Rendered images with source text:
==========

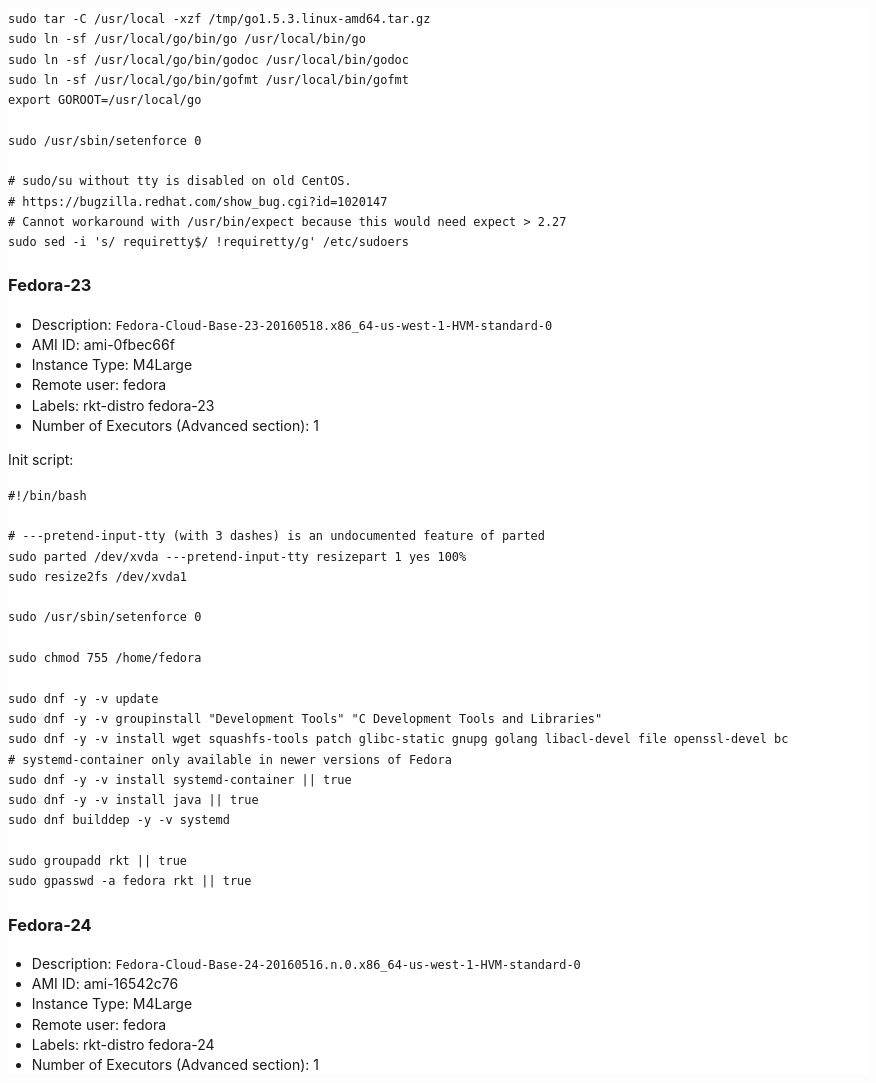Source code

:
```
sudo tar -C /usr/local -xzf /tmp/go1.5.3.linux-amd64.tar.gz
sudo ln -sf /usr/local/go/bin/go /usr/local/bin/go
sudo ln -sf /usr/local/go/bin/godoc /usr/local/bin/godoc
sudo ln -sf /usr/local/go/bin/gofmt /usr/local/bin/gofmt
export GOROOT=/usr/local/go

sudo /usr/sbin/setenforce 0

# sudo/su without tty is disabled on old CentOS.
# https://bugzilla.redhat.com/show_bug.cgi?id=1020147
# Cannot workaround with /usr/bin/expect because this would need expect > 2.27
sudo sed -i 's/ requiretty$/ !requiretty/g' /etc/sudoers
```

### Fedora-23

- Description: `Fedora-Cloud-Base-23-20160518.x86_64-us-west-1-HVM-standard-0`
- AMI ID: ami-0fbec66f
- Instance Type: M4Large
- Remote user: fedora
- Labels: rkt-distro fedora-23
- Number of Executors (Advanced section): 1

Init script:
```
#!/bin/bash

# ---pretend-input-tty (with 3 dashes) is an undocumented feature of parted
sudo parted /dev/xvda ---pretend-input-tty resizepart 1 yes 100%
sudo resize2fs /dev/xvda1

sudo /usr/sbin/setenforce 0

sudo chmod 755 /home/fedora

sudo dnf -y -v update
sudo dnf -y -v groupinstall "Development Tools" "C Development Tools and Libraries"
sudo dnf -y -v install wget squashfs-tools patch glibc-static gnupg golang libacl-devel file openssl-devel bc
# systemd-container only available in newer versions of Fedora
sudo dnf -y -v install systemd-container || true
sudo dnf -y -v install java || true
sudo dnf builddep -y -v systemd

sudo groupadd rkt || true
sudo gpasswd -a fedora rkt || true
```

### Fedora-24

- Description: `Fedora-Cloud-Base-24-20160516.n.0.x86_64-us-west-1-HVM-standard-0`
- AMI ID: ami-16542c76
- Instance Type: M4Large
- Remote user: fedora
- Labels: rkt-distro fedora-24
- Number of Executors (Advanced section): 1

==========

__WHAT TO PRODUCE__
Could you reproduce, exactly as written, the lines running from the one with "- Labels: rkt-distro fedora-23" to the end of the entries above?

__ANSWER BOX__
- Labels: rkt-distro fedora-23
- Number of Executors (Advanced section): 1

Init script:
```
#!/bin/bash

# ---pretend-input-tty (with 3 dashes) is an undocumented feature of parted
sudo parted /dev/xvda ---pretend-input-tty resizepart 1 yes 100%
sudo resize2fs /dev/xvda1

sudo /usr/sbin/setenforce 0

sudo chmod 755 /home/fedora

sudo dnf -y -v update
sudo dnf -y -v groupinstall "Development Tools" "C Development Tools and Libraries"
sudo dnf -y -v install wget squashfs-tools patch glibc-static gnupg golang libacl-devel file openssl-devel bc
# systemd-container only available in newer versions of Fedora
sudo dnf -y -v install systemd-container || true
sudo dnf -y -v install java || true
sudo dnf builddep -y -v systemd

sudo groupadd rkt || true
sudo gpasswd -a fedora rkt || true
```

### Fedora-24

- Description: `Fedora-Cloud-Base-24-20160516.n.0.x86_64-us-west-1-HVM-standard-0`
- AMI ID: ami-16542c76
- Instance Type: M4Large
- Remote user: fedora
- Labels: rkt-distro fedora-24
- Number of Executors (Advanced section): 1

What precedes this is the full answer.